YOUR OBJECTIVE: Copy the items below word for word, from the line that contains "pose: elev=152.4 azim=297.3" through the end of the items, including both ends. Leave the pictures out of your copy.

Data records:
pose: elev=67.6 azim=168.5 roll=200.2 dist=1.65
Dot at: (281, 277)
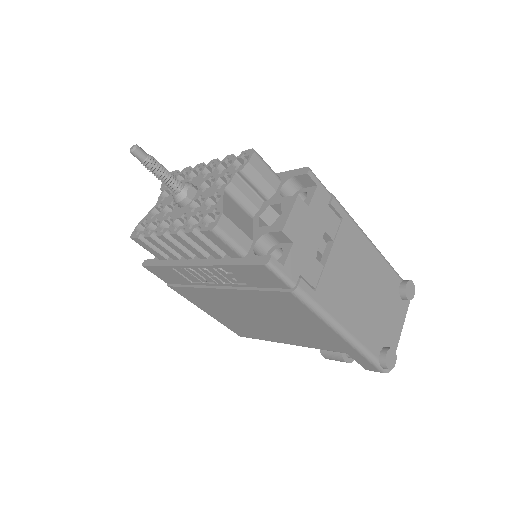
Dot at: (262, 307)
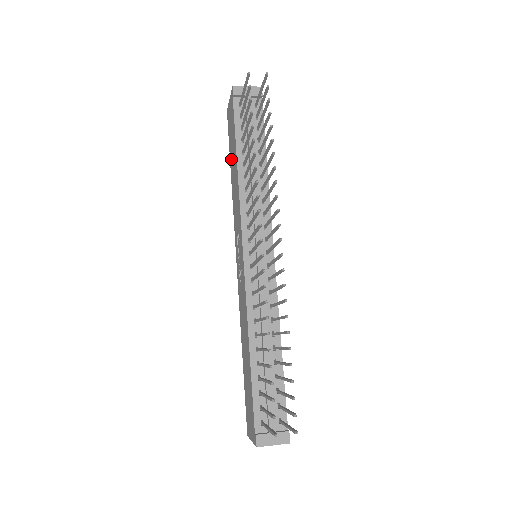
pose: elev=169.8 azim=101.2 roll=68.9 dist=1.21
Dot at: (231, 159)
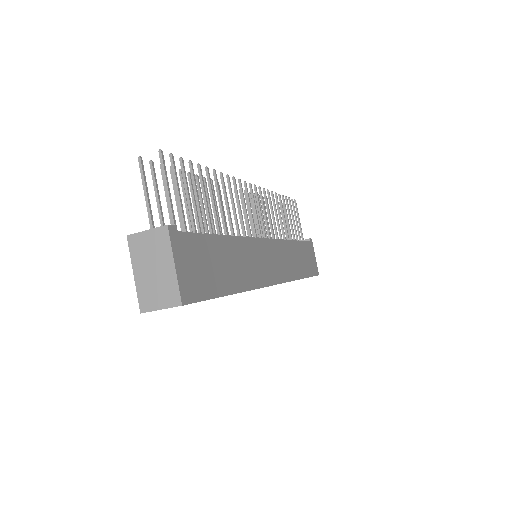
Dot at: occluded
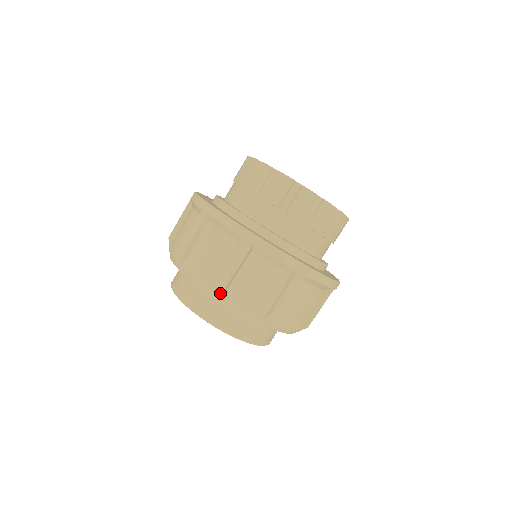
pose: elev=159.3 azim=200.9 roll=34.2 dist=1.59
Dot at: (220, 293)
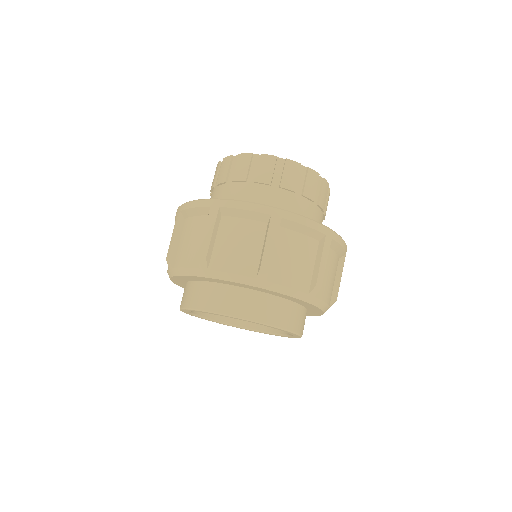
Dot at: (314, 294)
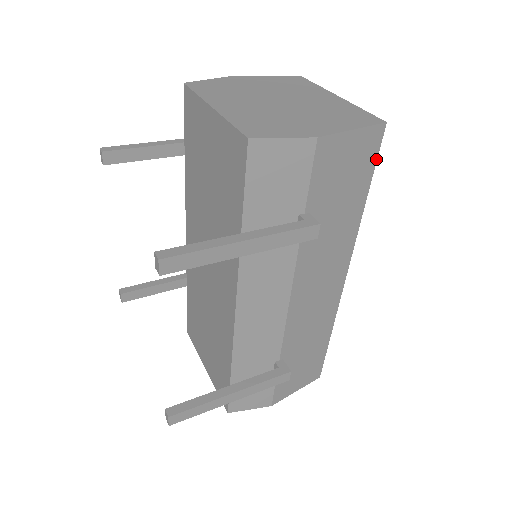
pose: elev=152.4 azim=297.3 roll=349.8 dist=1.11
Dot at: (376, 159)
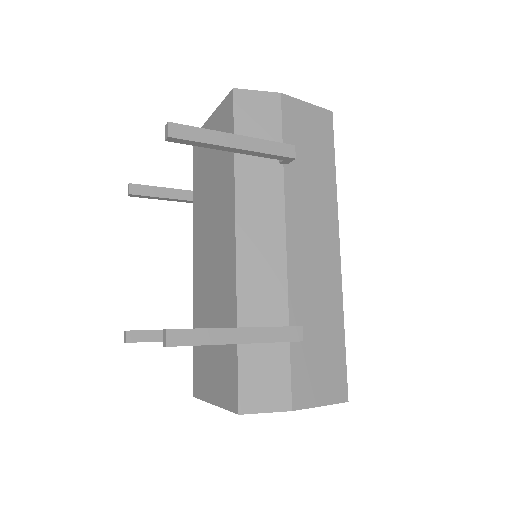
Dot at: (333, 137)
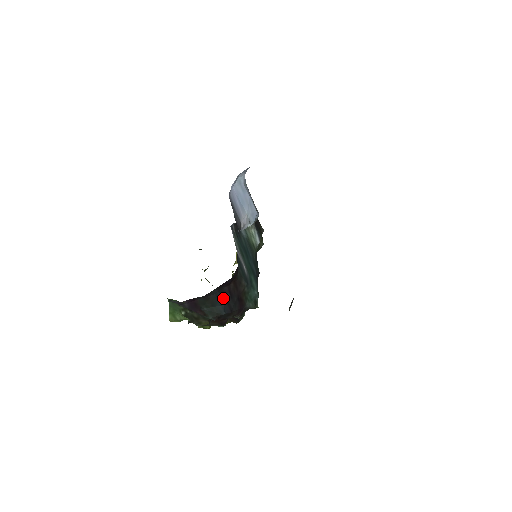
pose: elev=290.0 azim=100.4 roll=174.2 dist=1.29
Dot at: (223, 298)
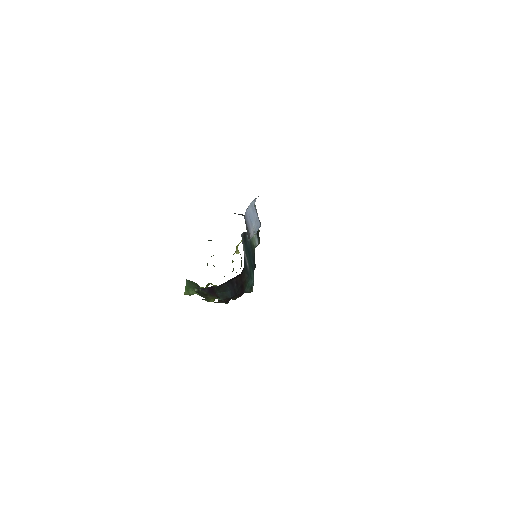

ANSWER TO THIS EXERCISE:
pose: elev=152.4 azim=297.3 roll=349.8 dist=1.11
Dot at: (376, 159)
Dot at: (333, 137)
pose: elev=290.0 azim=100.4 roll=174.2 dist=1.29
Dot at: (223, 298)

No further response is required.